Theo DM (2009–2011), was an English Springer Spaniel who served as a bomb detection dog for the British Army whilst stationed in Afghanistan. His handler, Lance Corporal Liam Tasker, was killed in March 2011, and Theo died within hours, following a seizure. The pair had set a new record for bomb finds during their time on deployment. Theo was awarded the Dickin Medal, also known as the animals' Victoria Cross, in 2012.

Service in Afghanistan
Liam Tasker had transferred to the Royal Army Veterinary Corps in 2007, having originally enlisted in the Royal Electrical and Mechanical Engineers in 2001, and was assigned to the 1st Military Working Dog Regiment. Theo was assigned to Tasker some two weeks prior to deployment, after the first two dogs assigned to him didn't work out.

In September 2010, Theo was posted to Afghanistan for his first tour of duty. Tasker and Theo came under fire from Taliban insurgents whilst on patrol with the 1st Irish Guards in the Nahri Saraj District in Helmand Province on 1 March 2011. Tasker was killed by a sniper, and Theo was taken back to the base by fellow soldiers. The dog suffered a seizure after reaching the base and also died, which was thought to be caused by the stress of Tasker's death. An autopsy's results were inconclusive. He was the sixth British army dog to die in Afghanistan during the conflicts in Iraq and Afghanistan. Tasker's mother Jane Duffy later said that "I think Theo died of a broken heart, nobody will convince me any different."

::::

**WRITTEN INSTRUCTION A:**
According to the passage about Theo, which unit was Liam Tasker assigned to after his transfer to the Royal Army Veterinary Corps?
**WRITTEN INSTRUCTION B:**
Retype the part of the passage about Theo starting at "Theo DM (2009–2011), was" and ending at "Cross, in 2012.".
The records are separate material and have no connection to the passage about Theo.

**RAW RECORDS:**
::::

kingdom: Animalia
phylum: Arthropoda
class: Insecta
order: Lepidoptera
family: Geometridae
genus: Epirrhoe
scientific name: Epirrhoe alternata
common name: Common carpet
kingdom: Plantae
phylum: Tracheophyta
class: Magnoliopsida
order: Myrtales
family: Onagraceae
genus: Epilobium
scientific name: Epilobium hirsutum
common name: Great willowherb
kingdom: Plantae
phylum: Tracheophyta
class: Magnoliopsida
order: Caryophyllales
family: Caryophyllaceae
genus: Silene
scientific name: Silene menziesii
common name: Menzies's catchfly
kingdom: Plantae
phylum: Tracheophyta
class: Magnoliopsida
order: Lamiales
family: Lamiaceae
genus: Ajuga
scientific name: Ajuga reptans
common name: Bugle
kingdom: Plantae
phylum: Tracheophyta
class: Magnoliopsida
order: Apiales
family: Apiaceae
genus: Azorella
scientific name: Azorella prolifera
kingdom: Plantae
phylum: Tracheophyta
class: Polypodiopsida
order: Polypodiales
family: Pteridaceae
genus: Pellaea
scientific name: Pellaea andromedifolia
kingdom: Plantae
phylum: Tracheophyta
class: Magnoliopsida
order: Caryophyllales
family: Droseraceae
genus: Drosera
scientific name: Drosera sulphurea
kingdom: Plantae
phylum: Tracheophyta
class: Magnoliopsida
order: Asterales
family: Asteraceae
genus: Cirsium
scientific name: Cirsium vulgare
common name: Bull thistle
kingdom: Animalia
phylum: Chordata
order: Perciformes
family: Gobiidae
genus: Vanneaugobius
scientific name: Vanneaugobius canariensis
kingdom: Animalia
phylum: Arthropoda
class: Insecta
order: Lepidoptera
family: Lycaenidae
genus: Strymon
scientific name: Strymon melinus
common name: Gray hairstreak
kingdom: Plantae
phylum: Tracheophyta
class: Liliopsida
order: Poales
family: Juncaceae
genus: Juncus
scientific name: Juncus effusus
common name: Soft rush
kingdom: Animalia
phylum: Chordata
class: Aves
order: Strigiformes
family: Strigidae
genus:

::::

**EXERCISE RESPONSE A:**
The 1st Military Working Dog Regiment.

**EXERCISE RESPONSE B:**
Theo DM (2009–2011), was an English Springer Spaniel who served as a bomb detection dog for the British Army whilst stationed in Afghanistan. His handler, Lance Corporal Liam Tasker, was killed in March 2011, and Theo died within hours, following a seizure. The pair had set a new record for bomb finds during their time on deployment. Theo was awarded the Dickin Medal, also known as the animals' Victoria Cross, in 2012.